La que quizá sea la obra más ambiciosa de la exposición, el vídeo Origin, la grabó el pasado verano en condiciones extremas, en entornos subterráneos de mal acceso y peor estancia: “Rodamos con EPIs, seguridad privada y ambulancias. Tuvimos algún desmayo en un rodaje que duró dos semanas y que empezó en el tanque de tormentas (depósito de aguas residuales) que es el más grande de Europa, un lugar infecto, y siguió por los túneles de servicio abandonados de la M-30, donde por no haber no hay ratas, porque ni ellas quieren estar ahí”. Es una historia de fantasmas sin presencia humana visible, ambientada en las profundidades de la tierra, donde el espacio cobra vida y se contamina de una amenaza difusa. “Esa idea del tecno-animismo la descubrí en un viaje a Japón en 2019″, recuerda.
La del CA2M es la muestra por la que ha obtenido más repercusión, pero antes de eso Karlos Gil (que se formó en la School of Visual Arts de Nueva York y la Universidad Complutense, entre otras escuelas) ya había expuesto en galerías como García Galería (Madrid) y Nogueras Blanchard (Barcelona) o en instituciones como el Centre Pompidou parisino, el HKW de Berlín o Gasworks de Londres.
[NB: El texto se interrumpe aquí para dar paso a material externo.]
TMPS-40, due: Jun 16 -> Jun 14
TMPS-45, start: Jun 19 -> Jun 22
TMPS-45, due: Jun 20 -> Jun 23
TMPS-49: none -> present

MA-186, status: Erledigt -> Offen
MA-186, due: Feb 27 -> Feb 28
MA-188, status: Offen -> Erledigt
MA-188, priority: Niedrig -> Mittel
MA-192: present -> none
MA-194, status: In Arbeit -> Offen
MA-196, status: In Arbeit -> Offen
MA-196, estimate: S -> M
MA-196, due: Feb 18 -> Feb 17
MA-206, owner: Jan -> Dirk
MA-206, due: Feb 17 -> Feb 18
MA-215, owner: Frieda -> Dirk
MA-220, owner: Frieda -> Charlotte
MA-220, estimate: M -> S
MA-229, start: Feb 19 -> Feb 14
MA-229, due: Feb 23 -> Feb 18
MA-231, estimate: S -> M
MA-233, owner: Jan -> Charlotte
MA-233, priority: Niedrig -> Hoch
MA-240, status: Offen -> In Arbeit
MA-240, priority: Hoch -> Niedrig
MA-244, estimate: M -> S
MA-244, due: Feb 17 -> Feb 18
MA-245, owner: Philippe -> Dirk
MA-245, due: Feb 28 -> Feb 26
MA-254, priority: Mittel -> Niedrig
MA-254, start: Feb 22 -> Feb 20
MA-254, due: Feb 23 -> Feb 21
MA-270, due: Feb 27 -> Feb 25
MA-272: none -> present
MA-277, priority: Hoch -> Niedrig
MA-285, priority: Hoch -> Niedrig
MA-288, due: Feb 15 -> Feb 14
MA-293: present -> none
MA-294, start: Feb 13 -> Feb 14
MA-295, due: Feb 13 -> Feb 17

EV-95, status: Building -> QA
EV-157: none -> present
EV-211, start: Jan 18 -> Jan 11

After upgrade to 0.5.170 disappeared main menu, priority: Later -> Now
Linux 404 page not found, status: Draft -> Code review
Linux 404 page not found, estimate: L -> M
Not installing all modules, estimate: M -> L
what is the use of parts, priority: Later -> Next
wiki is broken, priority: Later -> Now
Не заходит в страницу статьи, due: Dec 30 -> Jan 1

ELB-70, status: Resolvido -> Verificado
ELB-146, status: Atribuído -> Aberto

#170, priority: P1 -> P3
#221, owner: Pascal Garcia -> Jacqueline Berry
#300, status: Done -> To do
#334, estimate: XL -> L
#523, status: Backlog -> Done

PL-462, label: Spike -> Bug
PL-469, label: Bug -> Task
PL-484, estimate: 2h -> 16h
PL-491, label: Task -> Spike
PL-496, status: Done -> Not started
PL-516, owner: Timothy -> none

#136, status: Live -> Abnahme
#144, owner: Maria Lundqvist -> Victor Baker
Ahora trabaja en su próxima exposición, otra individual con Francisco Fino, su galerista de Lisboa (que ya llevó algunas de sus piezas a la última edición de ARCO), programada para la próxima temporada: “Estoy hablando con un arquitecto para intervenir ese espacio que es prácticamente como un museo”. Este otoño formará parte de una colectiva en CaixaForum de Madrid, que después viajará a Barcelona. Y para más adelante prepara una muestra institucional: “una individual grande de la que aún no puedo hablar”. Como la del CA2M, todas ellas suponen apuestas fuertes en las que transportará al espectador, y a sí mismo, hasta otros universos: “Me gusta que me lleven a un lugar que no conozco y tener una experiencia que no he tenido antes. Es lo que quiero lograr como artista. Aunque sea difícil mantener siempre esa intensidad”.